The Center for Horticulture and Agroforestry hosted the sixth annual Missouri Chestnut Roast Saturday in New Franklin, offering farmers a chance to promote the legume at the height of its harvest season and promoting the use of native plants as a method of conservation.

Chestnuts were the dominant product, with tables of vendors hawking their wares and high-profile chefs showing crowds how to use the nut in new creative dishes. The gathering's main purpose, however, was to promote the use of Missouri-grown plants to reduce environmental damage and help the state's agriculture industry as a whole.

Sen. Kit Bond, R-Mo., who came to the festival and purchased a few bags of freshly harvested chestnuts, said the nut is a manageable crop for consumers just getting started in farming. Bond is a chestnut farmer himself.

"It is a means of providing good secondary income," Bond said. "And they had the idea that chestnuts would make a good secondary crop."

Bond said he understands the dedication farmers must have to turn a profit from his personal experience on his chestnut farm in Mexico, Mo.

"I'd been working with them on many projects and so I said, 'I'll try,'" Bond said of beginning his Chestnut farm. "I made a lot of mistakes, but this year we may turn a profit. When you're in tree farming, it takes a while."

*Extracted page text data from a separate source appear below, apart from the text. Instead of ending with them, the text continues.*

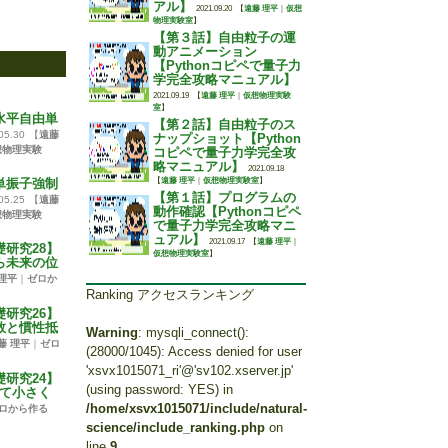
アル】
2021.09.20
【
遠藤 理平
｜
仮想
物理実験室
】
【第３話】自由粒子の運
動アニメーション
【Pythonコピペで量子力
学完全攻略マニュアル】
2021.09.19
【
遠藤 理平
｜
仮想物理実験
室
】
水平自由単
【第２話】自由粒子のス
05.30
【
遠藤
ナップショット【Python
想物理実験
コピペで量子力学完全攻
略マニュアル】
2021.09.18
単振子強制
【
遠藤 理平
｜
仮想物理実験室
】
【第１話】プログラムの
05.25
【
遠藤
動作確認【Pythonコピペ
想物理実験
で量子力学完全攻略マニ
ュアル】
2021.09.17
【
遠藤 理平
｜
研究28】
仮想物理実験室
】
ら未来の位
理平
｜
ゼロか
Ranking アクセスランキング
研究26】
数と慣性抵
Warning
: mysqli_connect():
藤 理平
｜
ゼロ
(28000/1045): Access denied for user
'xsvx1015071_ri'@'sv102.xserver.jp'
研究24】
(using password: YES) in
じて小さく
/home/xsvx1015071/include/natural-
ロから作る
science/include_ranking.php
on
line
9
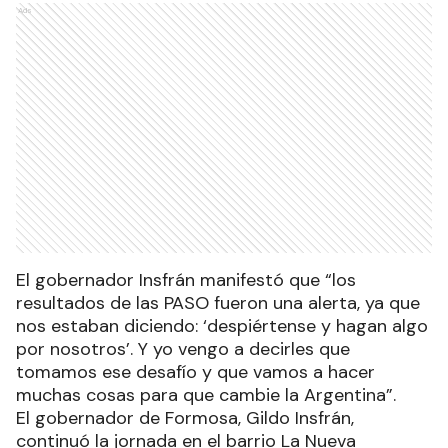
Ads
El gobernador Insfrán manifestó que “los
resultados de las PASO fueron una alerta, ya que
nos estaban diciendo: ‘despiértense y hagan algo
por nosotros’. Y yo vengo a decirles que
tomamos ese desafío y que vamos a hacer
muchas cosas para que cambie la Argentina”.
El gobernador de Formosa, Gildo Insfrán,
continuó la jornada en el barrio La Nueva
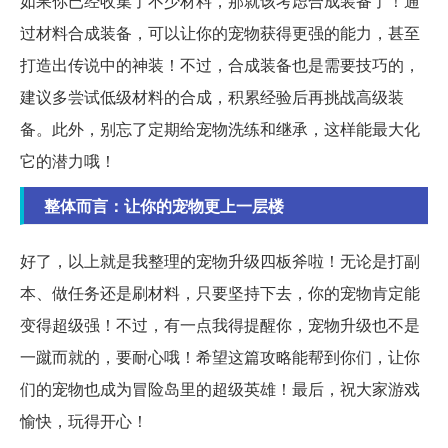
如果你已经收集了不少材料，那就该考虑合成装备了！通
过材料合成装备，可以让你的宠物获得更强的能力，甚至
打造出传说中的神装！不过，合成装备也是需要技巧的，
建议多尝试低级材料的合成，积累经验后再挑战高级装
备。此外，别忘了定期给宠物洗练和继承，这样能最大化
它的潜力哦！
整体而言：让你的宠物更上一层楼
好了，以上就是我整理的宠物升级四板斧啦！无论是打副
本、做任务还是刷材料，只要坚持下去，你的宠物肯定能
变得超级强！不过，有一点我得提醒你，宠物升级也不是
一蹴而就的，要耐心哦！希望这篇攻略能帮到你们，让你
们的宠物也成为冒险岛里的超级英雄！最后，祝大家游戏
愉快，玩得开心！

Several booths focused on the use of native plants, like the chestnut. Nadia Navarrete-Tindall, a Lincoln University associate professor who collaborates with MU extention, worked at a booth distributing Spanish pamphlets about using local plants. Navarrete-Tindall, who is an extension specialist for native plants, said plants grown and sold in the same state are important in reducing environmental damage from transportation during harvest. She said she is now working to show small farmers that local crops are not only sustainable, but also profitable.

"What I do is mainly promote the use of native plants for conservation and the potential economic values," Navarrete-Tindall said. "We're hoping with the program at Lincoln now that we can bring others to it, either non-profit organizations and other groups and hopefully students who want to have some ideas for business."

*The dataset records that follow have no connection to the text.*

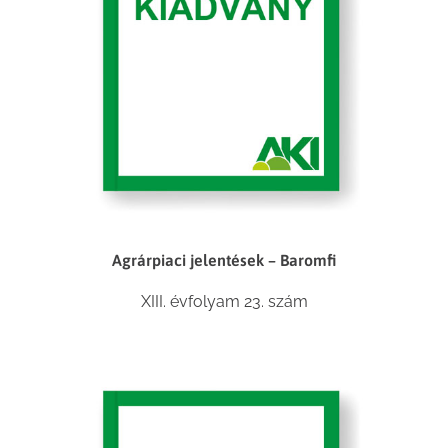
Agrárpiaci jelentések – Baromfi
XIII. évfolyam 23. szám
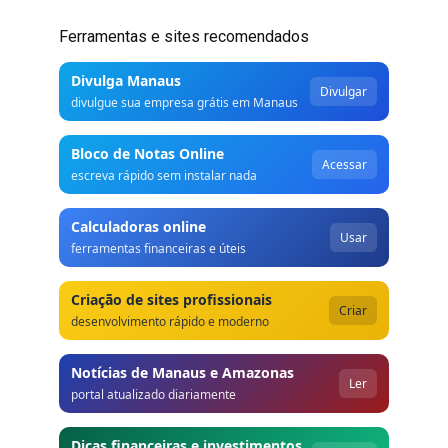
Ferramentas e sites recomendados
Divulga Manaus
Divulgar
divulgue sua empresa grátis em Manaus
Bloco de Notas Online
Acessar
escreva rápido sem instalar nada
Calculadoras online
Usar
ferramentas financeiras e úteis
Criação de sites profissionais
Criar
desenvolvimento rápido e moderno
Notícias de Manaus e Amazonas
Ler
portal atualizado diariamente
Dicas financeiras e investimentos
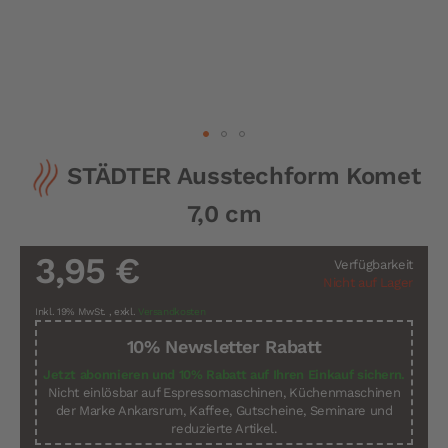
Zum
STÄDTER Ausstechform Komet
Anfang
der
7,0 cm
Bildergalerie
springen
3,95 €
Verfügbarkeit
Nicht auf Lager
Inkl. 19% MwSt.
,
exkl.
Versandkosten
10% Newsletter Rabatt
Jetzt abonnieren und 10% Rabatt auf Ihren Einkauf sichern.
Nicht einlösbar auf Espressomaschinen, Küchenmaschinen
der Marke Ankarsrum, Kaffee, Gutscheine, Seminare und
reduzierte Artikel.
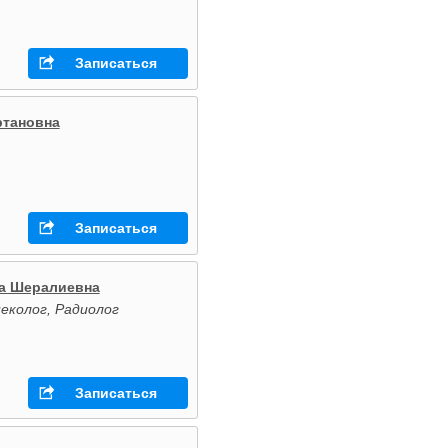
Записаться
ртановна
Записаться
а Шералиевна
неколог, Радиолог
Записаться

The Missouri Department of Agriculture sent a representative from the AgriMissouri program to lend advice to farmers on connecting with local consumers. Marketing specialist Lane McConnell said AgriMissouri also emphasizes the importance of native plants.

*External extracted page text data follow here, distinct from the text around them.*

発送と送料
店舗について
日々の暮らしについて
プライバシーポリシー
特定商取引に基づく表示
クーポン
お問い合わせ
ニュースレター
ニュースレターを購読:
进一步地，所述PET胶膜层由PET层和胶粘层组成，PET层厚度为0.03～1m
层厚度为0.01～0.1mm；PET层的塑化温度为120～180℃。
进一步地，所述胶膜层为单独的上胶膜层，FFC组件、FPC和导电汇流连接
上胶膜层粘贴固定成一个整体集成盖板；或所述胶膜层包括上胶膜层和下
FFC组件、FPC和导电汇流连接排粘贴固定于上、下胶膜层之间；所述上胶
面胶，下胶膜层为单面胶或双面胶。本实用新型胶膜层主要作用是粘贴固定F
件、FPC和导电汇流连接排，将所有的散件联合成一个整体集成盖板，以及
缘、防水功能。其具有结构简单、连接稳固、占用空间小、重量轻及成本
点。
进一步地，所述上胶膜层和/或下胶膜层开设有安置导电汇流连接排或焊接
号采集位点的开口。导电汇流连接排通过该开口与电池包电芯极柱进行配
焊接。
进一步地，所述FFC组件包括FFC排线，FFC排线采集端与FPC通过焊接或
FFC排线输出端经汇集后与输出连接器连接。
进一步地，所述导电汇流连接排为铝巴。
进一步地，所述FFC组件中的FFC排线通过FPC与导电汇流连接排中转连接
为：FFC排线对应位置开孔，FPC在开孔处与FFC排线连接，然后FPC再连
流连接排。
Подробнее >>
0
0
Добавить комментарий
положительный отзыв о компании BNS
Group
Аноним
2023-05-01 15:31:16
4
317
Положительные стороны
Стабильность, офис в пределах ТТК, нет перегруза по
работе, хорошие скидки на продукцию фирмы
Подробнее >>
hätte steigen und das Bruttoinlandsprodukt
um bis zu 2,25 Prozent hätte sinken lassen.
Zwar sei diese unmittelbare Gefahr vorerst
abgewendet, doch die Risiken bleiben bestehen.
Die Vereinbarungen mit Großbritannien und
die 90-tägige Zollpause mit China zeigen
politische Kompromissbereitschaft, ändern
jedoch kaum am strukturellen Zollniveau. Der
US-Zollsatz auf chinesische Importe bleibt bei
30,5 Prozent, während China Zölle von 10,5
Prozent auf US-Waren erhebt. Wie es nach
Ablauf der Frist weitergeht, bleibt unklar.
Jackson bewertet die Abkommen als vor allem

"AgriMissouri provides marketing assistance and opportunities to Missouri food manufactures, farmers, producers, agritourism businesses and farmers' markets," McConnell said. "We attend a lot of trade shows to help bring consumer awareness to Missouri-made food products and help promote Missouri farmers' markets and agri-tourism operations."

The Agroforestry Center also offered resources of its own for the farmers in its audience, with kiosks explaining the benefits of different techniques of agroforestry and promoting the Missouri Exchange, an online market that connects Missouri farmers directly to in-state consumers.

Agroforestry Center spokeswoman Michelle Hall said while chestnuts got most of the attention, the larger focus of the event was promoting the products and issues of the state's agricultural industry as a whole.

"It's chestnut harvest time so in essence it's a harvest festival for the chestnut and we're promoting the chestnut," Hall said. "You know, we kind of bring together all specialty crops. Really, the chestnut is just kind of the representation of all specialty crops."